== GIVEN INFORMATION ==
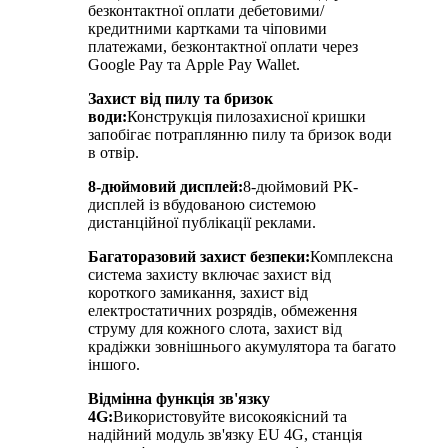
безконтактної оплати дебетовими/
кредитними картками та чіповими
платежами, безконтактної оплати через
Google Pay та Apple Pay Wallet.
Захист від пилу та бризок
води:
Конструкція пилозахисної кришки
запобігає потраплянню пилу та бризок води
в отвір.
8-дюймовий дисплей:
8-дюймовий РК-
дисплей із вбудованою системою
дистанційної публікації реклами.
Багаторазовий захист безпеки:
Комплексна
система захисту включає захист від
короткого замикання, захист від
електростатичних розрядів, обмеження
струму для кожного слота, захист від
крадіжки зовнішнього акумулятора та багато
іншого.
Відмінна функція зв'язку
4G:
Використовуйте високоякісний та
надійний модуль зв'язку EU 4G, станція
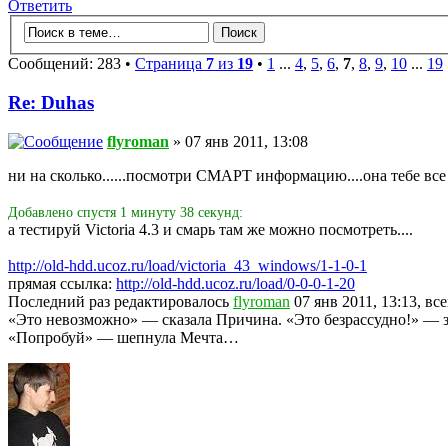
Ответить
Сообщений: 283 •
Страница
7
из
19
•
1
...
4
,
5
,
6
,
7
,
8
,
9
,
10
...
19
Re: Duhas
flyroman
» 07 янв 2011, 13:08
ни на сколько......посмотри СМАРТ информацию....она тебе все 
Добавлено спустя 1 минуту 38 секунд:
а тестируй Victoria 4.3 и смарь там же можно посмотреть....
http://old-hdd.ucoz.ru/load/victoria_43_windows/1-1-0-1
прямая ссылка:
http://old-hdd.ucoz.ru/load/0-0-0-1-20
Последний раз редактировалось
flyroman
07 янв 2011, 13:13, вс
«Это невозможно» — сказала Причина. «Это безрассудно!» — з
«Попробуй» — шепнула Мечта…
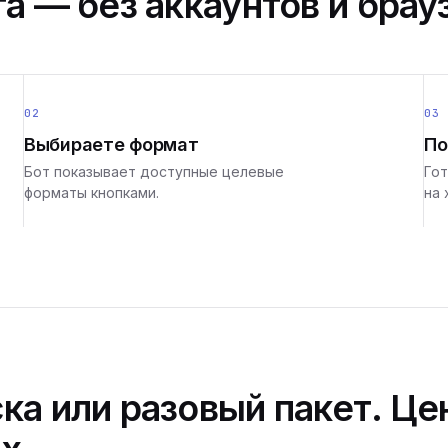
а — без аккаунтов и брау
02
03
Выбираете формат
По
Бот показывает доступные целевые
Гот
форматы кнопками.
на 
ка или разовый пакет. Це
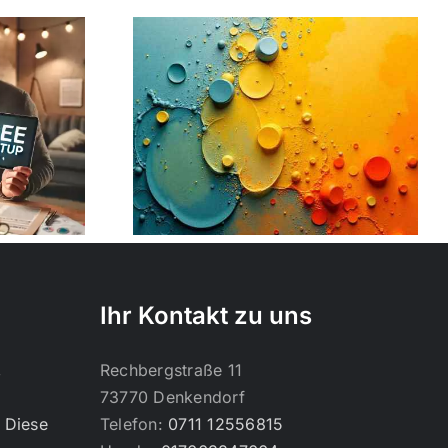
ewerbe
: Der Weg
greichen
ness
Ihr Kontakt zu uns
,
Rechbergstraße 11
73770 Denkendorf
 Diese
Telefon:
0711 12556815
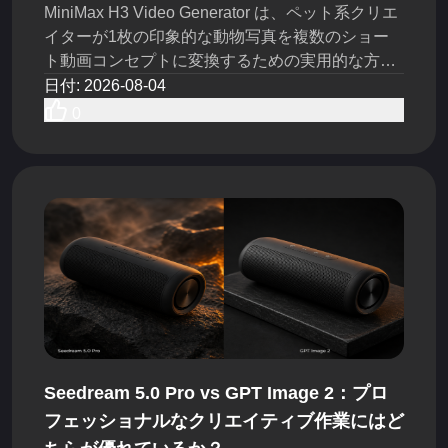
MiniMax H3 Video Generator は、ペット系クリエ
イターが1枚の印象的な動物写真を複数のショー
ト動画コンセプトに変換するための実用的な方法
を提供します。AI Pet Video Maker として活用す
日付
:
2026-08-04
ることで、TikTokクリエイター、UGCチーム、ペ
0
ットブランドは、同じ制作予算内でより多くのフ
ック、アクション、カメラワーク、ストーリーア
イデアを試すことができます。
Seedream 5.0 Pro vs GPT Image 2：プロ
フェッショナルなクリエイティブ作業にはど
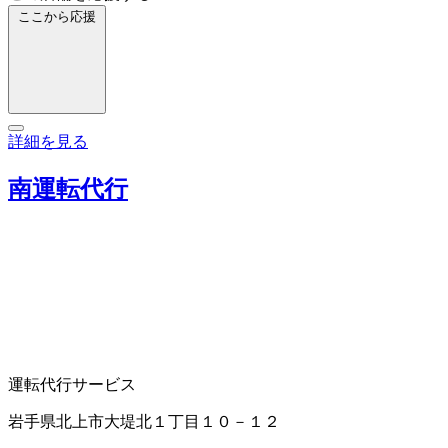
ここから応援
詳細を見る
南運転代行
運転代行サービス
岩手県北上市大堤北１丁目１０－１２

== EXERCISE REQUIREMENTS ==
Retype the material in full, exactly as written, and exclude the pictures.

== EXERCISE ANSWER ==
безконтактної оплати дебетовими/
кредитними картками та чіповими
платежами, безконтактної оплати через
Google Pay та Apple Pay Wallet.
Захист від пилу та бризок
води:
Конструкція пилозахисної кришки
запобігає потраплянню пилу та бризок води
в отвір.
8-дюймовий дисплей:
8-дюймовий РК-
дисплей із вбудованою системою
дистанційної публікації реклами.
Багаторазовий захист безпеки:
Комплексна
система захисту включає захист від
короткого замикання, захист від
електростатичних розрядів, обмеження
струму для кожного слота, захист від
крадіжки зовнішнього акумулятора та багато
іншого.
Відмінна функція зв'язку
4G:
Використовуйте високоякісний та
надійний модуль зв'язку EU 4G, станція
Ответить
Сообщений: 283 •
Страница
7
из
19
•
1
...
4
,
5
,
6
,
7
,
8
,
9
,
10
...
19
Re: Duhas
flyroman
» 07 янв 2011, 13:08
ни на сколько......посмотри СМАРТ информацию....она тебе все 
Добавлено спустя 1 минуту 38 секунд:
а тестируй Victoria 4.3 и смарь там же можно посмотреть....
http://old-hdd.ucoz.ru/load/victoria_43_windows/1-1-0-1
прямая ссылка:
http://old-hdd.ucoz.ru/load/0-0-0-1-20
Последний раз редактировалось
flyroman
07 янв 2011, 13:13, вс
«Это невозможно» — сказала Причина. «Это безрассудно!» — з
«Попробуй» — шепнула Мечта…
а — без аккаунтов и брау
02
03
Выбираете формат
По
Бот показывает доступные целевые
Гот
форматы кнопками.
на 
ка или разовый пакет. Це
ewerbe
: Der Weg
greichen
ness
Ihr Kontakt zu uns
,
Rechbergstraße 11
73770 Denkendorf
 Diese
Telefon:
0711 12556815
MiniMax H3 Video Generator は、ペット系クリエ
イターが1枚の印象的な動物写真を複数のショー
ト動画コンセプトに変換するための実用的な方法
を提供します。AI Pet Video Maker として活用す
日付
:
2026-08-04
ることで、TikTokクリエイター、UGCチーム、ペ
0
ットブランドは、同じ制作予算内でより多くのフ
ック、アクション、カメラワーク、ストーリーア
イデアを試すことができます。
Seedream 5.0 Pro vs GPT Image 2：プロ
フェッショナルなクリエイティブ作業にはど
ここから応援
詳細を見る
南運転代行
運転代行サービス
岩手県北上市大堤北１丁目１０－１２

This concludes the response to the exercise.